WIVQ
- Spring Valley, Illinois; United States;
- Broadcast area: La Salle-Peru
- Frequency: 103.3 MHz
- Branding: Q Hit Music 977 & 1033

Programming
- Format: Top 40/CHR
- Affiliations: Premiere Networks

Ownership
- Owner: Shaw Media; (Shaw Local Radio Co.);
- Sister stations: WALS, WBZG, WGLC-FM, WSTQ, WYYS

History
- First air date: April 1994
- Former call signs: WAIV (1990–2001)

Technical information
- Licensing authority: FCC
- Facility ID: 28312
- Class: A
- ERP: 4,900 watts
- HAAT: 110 meters (360 feet)
- Transmitter coordinates: 41°18′09″N 89°14′11″W﻿ / ﻿41.30250°N 89.23639°W
- Repeater: 97.7 WSTQ (Streator)

Links
- Public license information: Public file; LMS;
- Webcast: Listen Live
- Website: qhitmusic.com

= WIVQ =

Radio station in Spring Valley, Illinois

WIVQ (103.3 FM) is a radio station licensed to serve Spring Valley, Illinois, United States, serving the La Salle-Peru area.

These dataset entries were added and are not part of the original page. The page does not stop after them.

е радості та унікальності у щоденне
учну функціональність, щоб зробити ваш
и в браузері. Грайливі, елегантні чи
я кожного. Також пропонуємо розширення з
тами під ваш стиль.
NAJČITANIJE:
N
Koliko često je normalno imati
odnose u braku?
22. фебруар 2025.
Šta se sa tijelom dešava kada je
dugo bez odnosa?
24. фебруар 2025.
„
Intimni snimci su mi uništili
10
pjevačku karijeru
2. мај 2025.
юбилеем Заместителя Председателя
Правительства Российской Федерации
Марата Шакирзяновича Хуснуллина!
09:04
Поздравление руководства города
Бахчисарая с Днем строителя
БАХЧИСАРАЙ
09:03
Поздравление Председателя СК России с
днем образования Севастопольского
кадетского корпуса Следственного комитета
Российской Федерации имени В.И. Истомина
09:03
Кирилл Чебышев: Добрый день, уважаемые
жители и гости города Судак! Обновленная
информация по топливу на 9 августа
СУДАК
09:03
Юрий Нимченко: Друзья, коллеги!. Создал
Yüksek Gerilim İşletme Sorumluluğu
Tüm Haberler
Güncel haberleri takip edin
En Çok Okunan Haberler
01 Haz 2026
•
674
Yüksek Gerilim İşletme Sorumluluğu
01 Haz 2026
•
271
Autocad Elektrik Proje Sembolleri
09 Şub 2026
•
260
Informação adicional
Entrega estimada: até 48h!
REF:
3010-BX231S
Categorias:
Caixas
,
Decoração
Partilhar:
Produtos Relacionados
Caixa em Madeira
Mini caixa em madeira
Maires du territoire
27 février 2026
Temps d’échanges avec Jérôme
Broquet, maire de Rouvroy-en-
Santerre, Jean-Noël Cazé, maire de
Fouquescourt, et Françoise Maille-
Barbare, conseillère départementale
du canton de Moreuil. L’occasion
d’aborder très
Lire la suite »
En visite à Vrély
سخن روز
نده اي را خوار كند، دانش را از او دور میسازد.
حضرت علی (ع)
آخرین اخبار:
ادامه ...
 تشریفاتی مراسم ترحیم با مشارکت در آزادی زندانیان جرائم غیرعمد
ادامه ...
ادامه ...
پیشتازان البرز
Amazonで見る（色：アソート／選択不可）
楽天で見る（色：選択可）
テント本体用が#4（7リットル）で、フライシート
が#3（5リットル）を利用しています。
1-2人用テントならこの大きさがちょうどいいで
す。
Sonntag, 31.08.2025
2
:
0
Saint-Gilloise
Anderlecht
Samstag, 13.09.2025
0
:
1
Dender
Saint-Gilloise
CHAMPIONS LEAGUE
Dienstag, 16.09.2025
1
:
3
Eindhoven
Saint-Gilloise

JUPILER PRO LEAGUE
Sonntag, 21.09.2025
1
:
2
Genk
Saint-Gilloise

The station is owned by Shaw Media, through licensee Shaw Local Radio Co, after being previously owned by Studstill Media/Mendota Broadcasting Inc. until April 2023.

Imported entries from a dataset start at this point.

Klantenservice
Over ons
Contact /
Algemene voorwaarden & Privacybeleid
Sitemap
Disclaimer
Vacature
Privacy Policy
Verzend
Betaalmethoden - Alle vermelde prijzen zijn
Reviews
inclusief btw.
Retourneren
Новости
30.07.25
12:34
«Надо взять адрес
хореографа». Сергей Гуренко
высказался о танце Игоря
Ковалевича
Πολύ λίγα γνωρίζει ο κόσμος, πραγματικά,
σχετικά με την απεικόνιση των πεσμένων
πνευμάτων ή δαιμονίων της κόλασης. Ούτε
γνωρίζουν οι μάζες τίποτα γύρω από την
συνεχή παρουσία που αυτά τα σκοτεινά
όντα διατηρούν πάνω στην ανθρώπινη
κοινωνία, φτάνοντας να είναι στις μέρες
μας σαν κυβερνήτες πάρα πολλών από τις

WIVQ broadcasts a contemporary hit radio format as a simulcast with sister station WSTQ.

The station was assigned the WIVQ call sign by the Federal Communications Commission on February 26, 2001.

==History==
WIVQ signed on in April 1994 as WAIV, carrying a talk radio format. In the spring of 1997, the station was sold along with co-owned WLRZ (now WBZG) from Crest Broadcasting to "The Radio Group" also known as Mendota Broadcasting. In July 1997, the station switched from all-talk to adult contemporary, using ABC Radio's Starstation format. It kept the AC format until March 6, 2000, at 9 p.m., when it began simulcasting a top 40 format with WSTQ.

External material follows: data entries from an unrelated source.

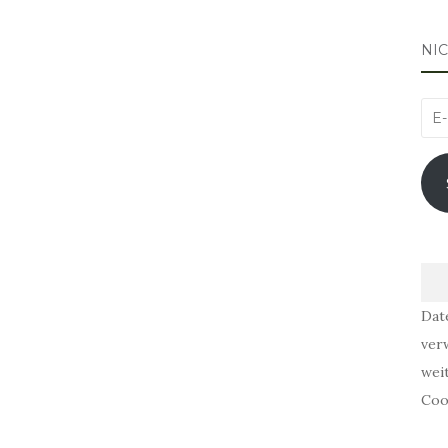
NI
E-
Mai
Adr
Dat
ver
wei
Coo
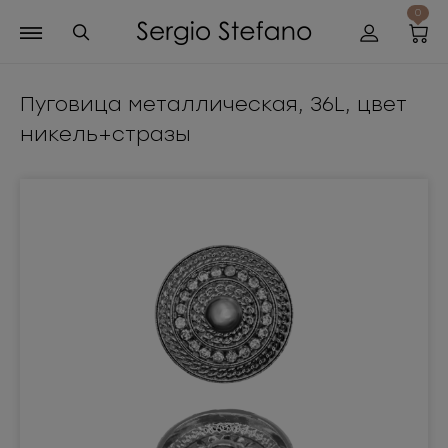
0
Пуговица металлическая, 36L, цвет
никель+стразы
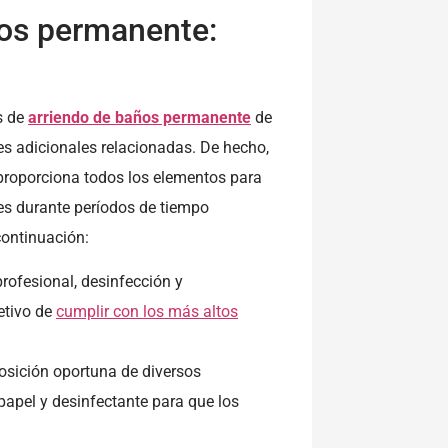
ños permanente:
s de
arriendo de baños permanente
de
s adicionales relacionadas. De hecho,
proporciona todos los elementos para
s durante períodos de tiempo
ontinuación:
rofesional, desinfección y
jetivo de
cumplir con los más altos
osición oportuna de diversos
papel y desinfectante para que los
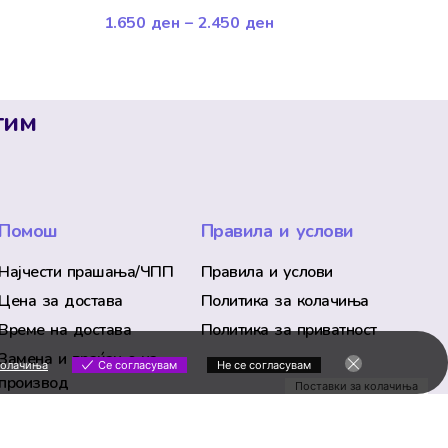
1.650
ден
–
2.450
ден
тим
Помош
Правила и услови
Најчести прашања/ЧПП
Правила и услови
Цена за достава
Политика за колачиња
Време на достава
Политика за приватност
Замена и враќање на
колачиња
Се согласувам
Не се согласувам
производ
Поставки за колачиња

On January 24, 2023, it was announced that Studstill Media had sold WIVQ, along with its sister stations, to Shaw Media in Crystal Lake, Illinois, for a total of $1.8 million. The sale was under FCC review for just under two months before being finalized on March 23, 2023. Shaw Local Radio officially assumed ownership of WIVQ and its sister stations on April 3, 2023.